Des héritiers qui se déchirent
C'est la grande faiblesse du fabricant des très prisés sacs Kelly et Birkin, note La Tribune, qui publie l'arbre généalogique du fondateur Thierry Hermès. Aujourd’hui, la soixantaine de descendants du célèbre sellier, dont nombre d’exilés fiscaux, est divisée en trois branches : les Puech, les Dumas et les Guerrand. Toutes ont caché "leurs participations via cinq pactes d’actionnaires et des sociétés opaques aux noms mystérieux (Pollux et Consorts, Falaises, Flèches…)", raconte Le JDD.
"Certains, comme les Guerrand, dont la plupart vivent à l'étranger, notamment au Maroc, semblent éloignés du cœur de la bataille", note L’Express. Et l'un d'eux fait ouvertement sécession : Nicolas Puech.
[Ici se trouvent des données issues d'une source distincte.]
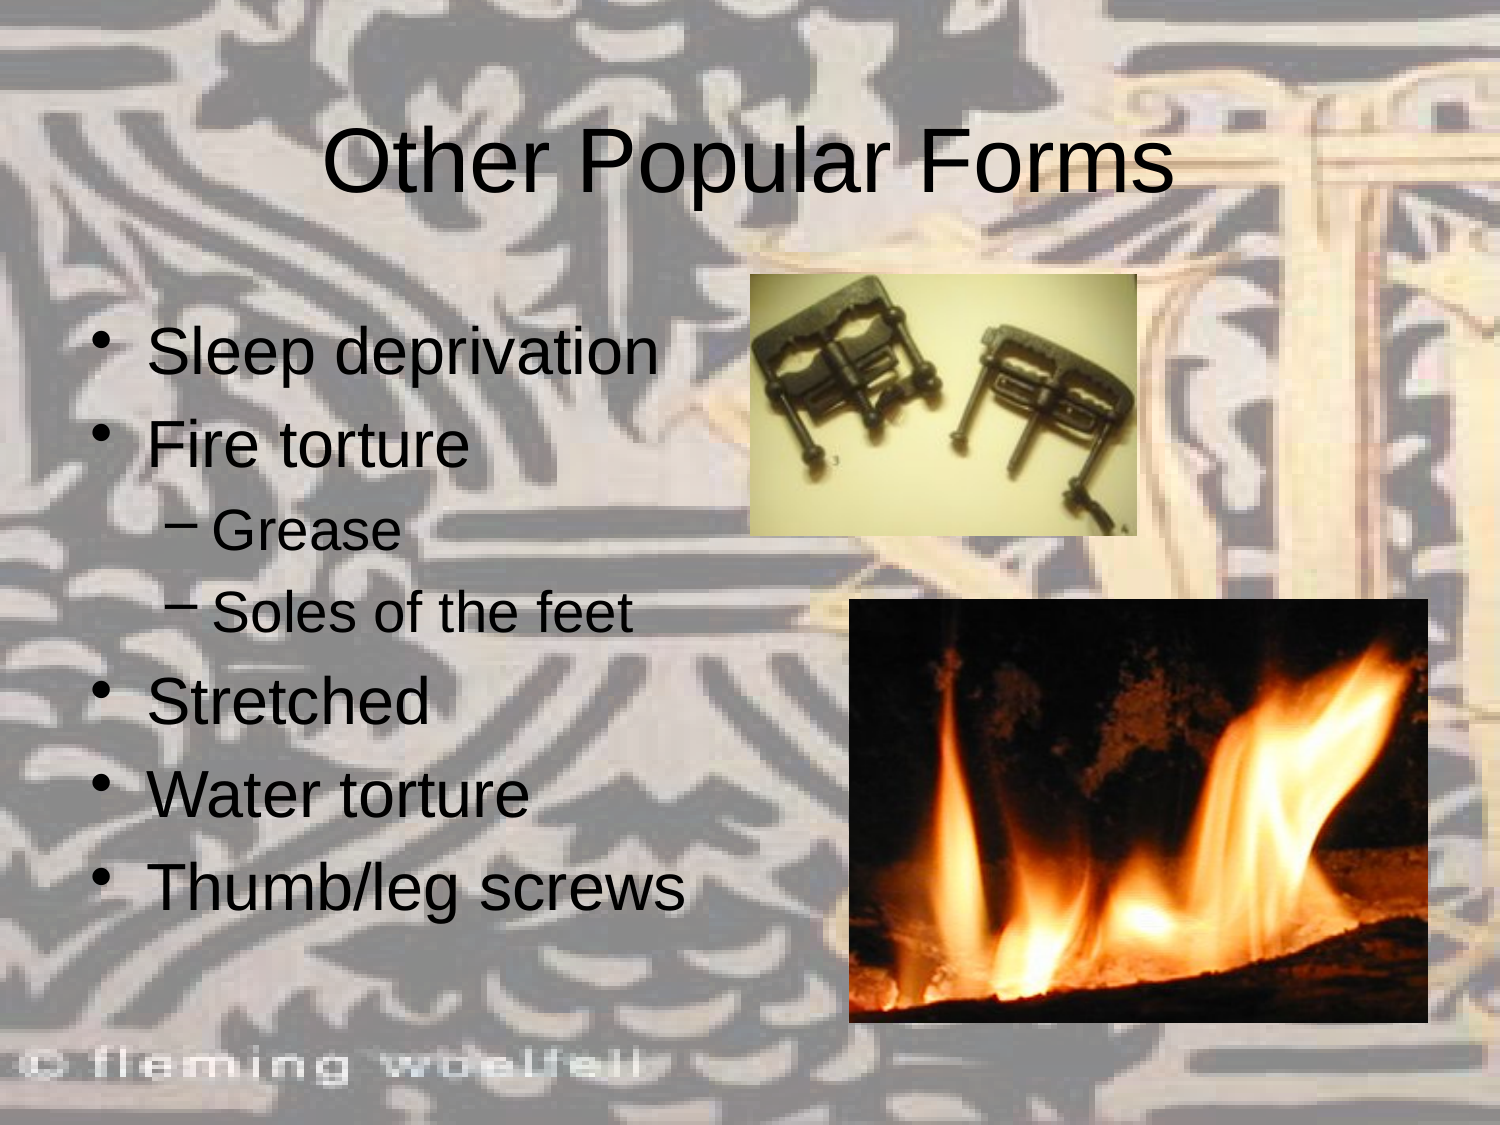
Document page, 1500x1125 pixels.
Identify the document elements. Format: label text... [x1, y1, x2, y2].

list Sleep deprivation Fire torture Grease Soles of the feet Stretched Water torture Thumb/leg screws [74, 299, 751, 1043]
picture [849, 599, 1428, 1024]
picture [749, 274, 1137, 537]
title Other Popular Forms [74, 62, 1426, 251]
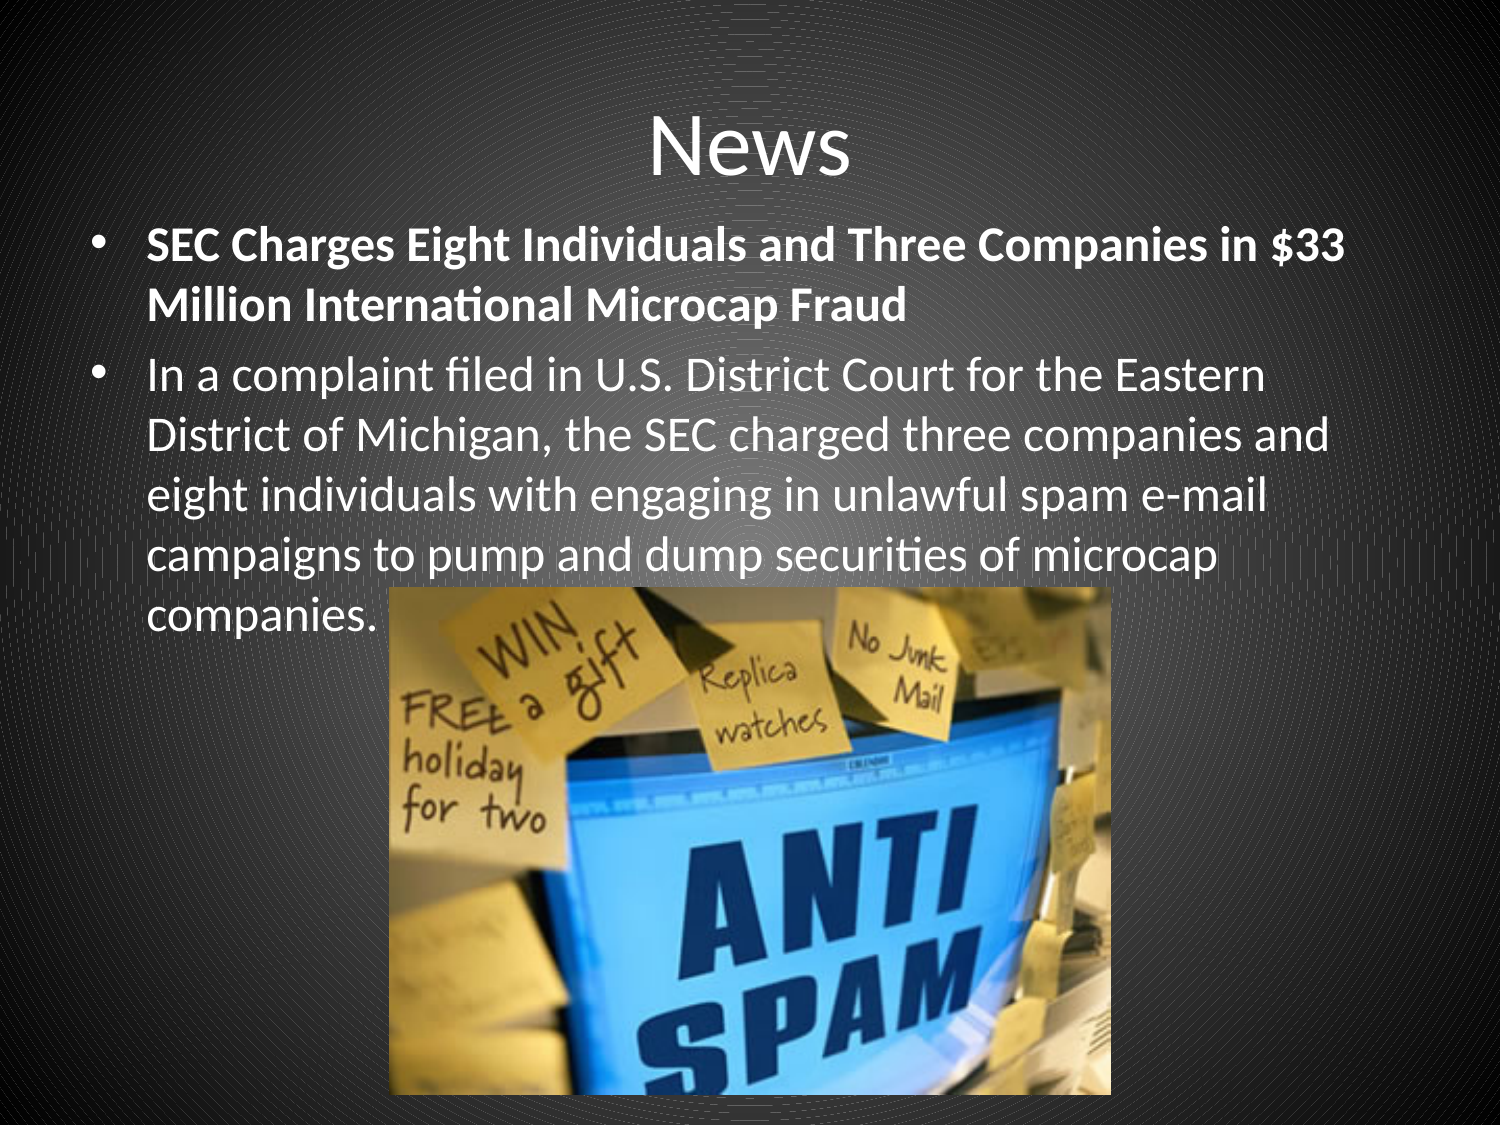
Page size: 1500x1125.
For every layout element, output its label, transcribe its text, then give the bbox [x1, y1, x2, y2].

picture [388, 587, 1111, 1095]
list SEC Charges Eight Individuals and Three Companies in $33 Million International Microcap Fraud In a complaint filed in U.S. District Court for the Eastern District of Michigan, the SEC charged three companies and eight individuals with engaging in unlawful spam e-mail campaigns to pump and dump securities of microcap companies. [75, 203, 1425, 946]
title News [75, 45, 1425, 203]
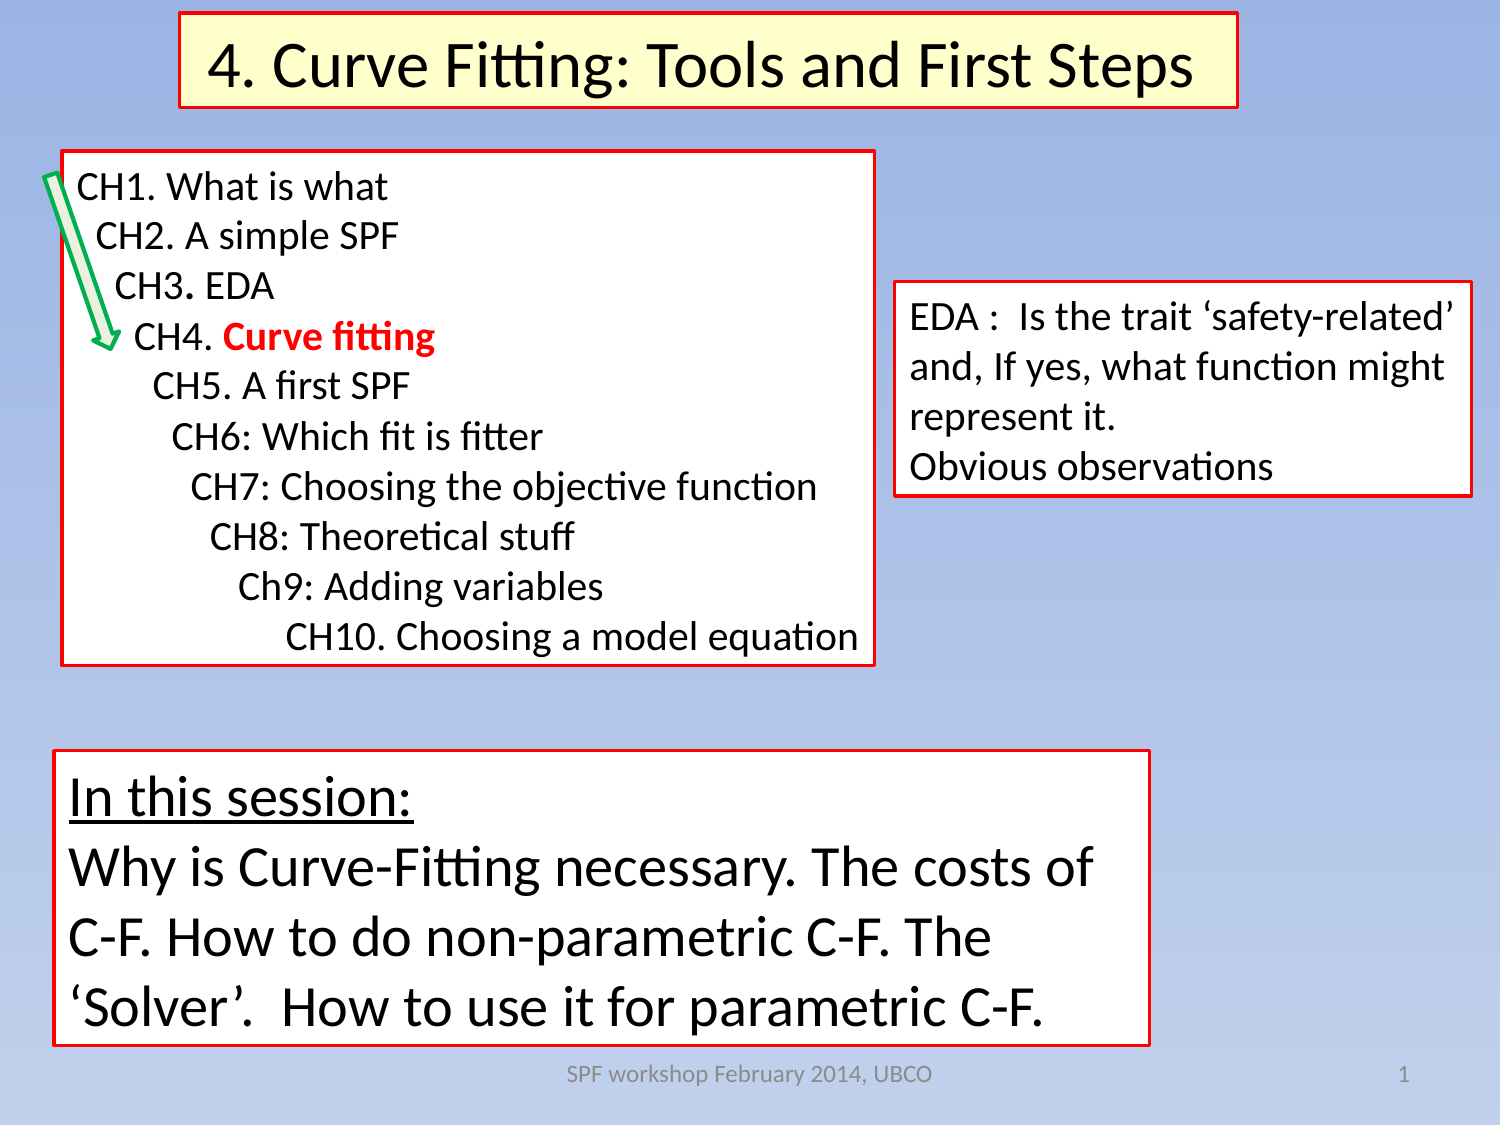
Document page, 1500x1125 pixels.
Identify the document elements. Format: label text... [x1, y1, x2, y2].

Le sexagénaire vit, comme ses deux sœurs, à Genève. Il rapporte au JDD des conseils familiaux houleux et des cousins aux abois. Détenteur à lui seul d’"un peu moins de 6% du capital" d’Hermès, il a refusé de participer à la parade anti-LVMH imaginée par sa famille : la création d’une holding, non cotée, gelant 50,2% des actions des Hermès sur les 73% qu’ils détiennent ensemble, et ce durant vingt ans. Il aime beaucoup son frère, ce n’est pas la question, mais "à [son] âge, la raison l’emporte sur l’émotion".
Après un an de tractations, y compris avec l’AMF, qui leur accorde une dérogation, 52 héritiers participent à la holding créée en décembre 2011. Grâce à son statut de société en commandite par actions, Hermès s’était assuré le contrôle du management de l’entreprise, jusqu’à 33% du capital. Elle sécurise maintenant le contrôle capitalistique, la brèche dans laquelle s’était engouffrée Bernard Arnault. Mais pour combien de temps ?
Le clan Dumas, 28% du capital, consolide encore un peu plus sa position au sein du groupe. Et aux bisbilles entre branches familiales s’ajoutent "quelques jalousies entre ceux qui siègent aux différents conseils, et sont donc exonérés d'impôt sur la fortune (ISF), et les autres", souligne La Tribune. "Plus l'action grimpe en Bourse et plus l'ISF à payer est lourd, alors que les dividendes versés par Hermès ne sont pas très élevés", confie d’ailleurs au quotidien économique un bon connaisseur du groupe. A 270 euros l’action, certains membres de la famille sont tentés de vendre leur pactole. "Tous n’ont pas les mêmes besoins et intérêts", expliquait au JDD un proche de la famille après une énième réunion pour finaliser la holding.
"C'est comme l'attaque d'un moustique insupportable qui vous pique sans cesse alors que vous êtes au volant et devez continuer à conduire", résume auprès de L’Usine nouvelle le porte-parole de la famille, Bertrand Puech.